Trump’s most ardent supporters “represent an extremism that threatens the very foundations of our republic,” President Joe Biden said in September. Days before last month’s midterm elections, he even linked poll conspiracy to the brutal attack on House Speaker Nancy Pelosis’s husband.
And it wasn’t just limited to Trump: In an article titled “Trump Isn’t the Only Threat to Democracy,” Brookings Institute’s Darrell West wrote, “One of the worst things Trump has done is to blame many other aspirants show how to pursue power politics with unethical steps.”
But exactly the opposite happened: voters rejected the most illiberal candidates, almost all of whom chose to respect the results.
One of the most prominent drivers of the 2020 election conspiracies was Pennsylvania State Senator Doug Mastriano, who won the Republican nominee for governor with the help of a significant cash injection from his Democratic opponent, Josh Shapiro. Mastriano insisted the results of the 2020 election were falsified, even attending the Jan. 6 rally that preceded the Capitol breakthrough and threatening not to certify a Democrat as the winner of Pennsylvania’s 2024 electoral vote.
And yet, just days after the general election, he was two digits behind his challenger Mastriano concededand said, “Josh Shapiro will be our next governor and I ask everyone to give him the opportunity to lead and pray that he leads well.”
In fact, Republican candidates across the country fared worse with Trump’s explicit endorsement than without. It was even worse for those who refuse to vote.
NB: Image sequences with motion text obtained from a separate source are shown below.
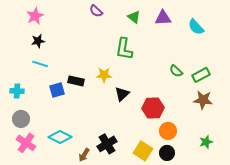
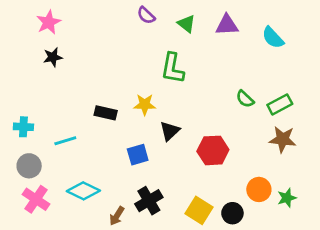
purple semicircle: (96, 11) -> (146, 15), moved
cyan line: (40, 64) -> (65, 141), moved, turned -35
blue square: (57, 90) -> (138, 155), moved
orange circle: (168, 131) -> (259, 189), moved

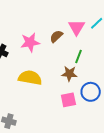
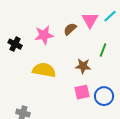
green line: (78, 57) -> (103, 50), moved
blue circle: (91, 92) -> (104, 96), moved

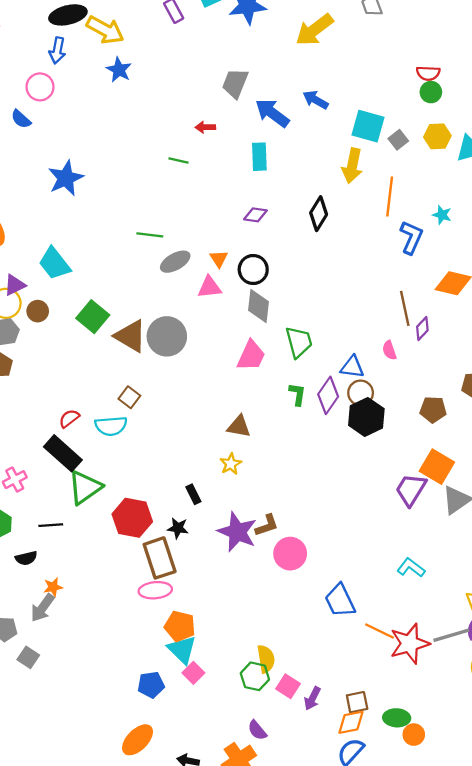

And like Mastriano, the majority conceded defeat rather than bemoaned betrayal.
One of the exceptions is Kari Lake, the hot-headed Republican who looked set to be Arizona’s next governor but burst into flames after all the votes were counted. she called the results “BS” and spun bizarre fraud allegations, but their protests don’t carry through. She filed a lawsuit last week alleging voting machines had been tampered with, and on Thursday a federal judge dismissed the lawsuit and sanctioned Lake, citing her “false, misleading and unsubstantiated claims of fact” in the lawsuit.
Elsewhere in their state, the electoral conspiracy movement is similarly heating up, as Republicans in deep-red Cochise County refused to confirm the results of their own election, in violation of Arizona law, over allegations of fraud the state had already refuted. On Thursday, the board finally confirmed after a court order forced its hand.
It’s possible voters were swayed by Biden’s apocalyptic rhetoric, but that’s unlikely given his overall ongoing unpopularity. More likely, average Republicans just couldn’t stomach the idea of pulling the lever on candidates like Lake or Mastriano. A recent poll found that 52 percent of Republicans believed the midterm elections were “definitely” or “probably” “free and fair” — still an embarrassingly low percentage, but that’s how it is reason‘s Eric Boehm noted this week that it is also “the highest percentage the group has found in recent polls of registered Republicans’ opinions on elections.”
There is evidence that Republican voters resent openly abstainers: In Georgia, for example, Herschel Walker was 5 points behind Brian Kemp, the state’s Republican governor. Walker has consistently promoted conspiracies on the 2020 election, while Kemp earned Trump’s wrath for defying the former president’s pleas to undermine his results.
Fortunately, while the electoral conspiracy is unlikely to disappear anytime soon, it is fading among independents and broad swathes of Republican voters.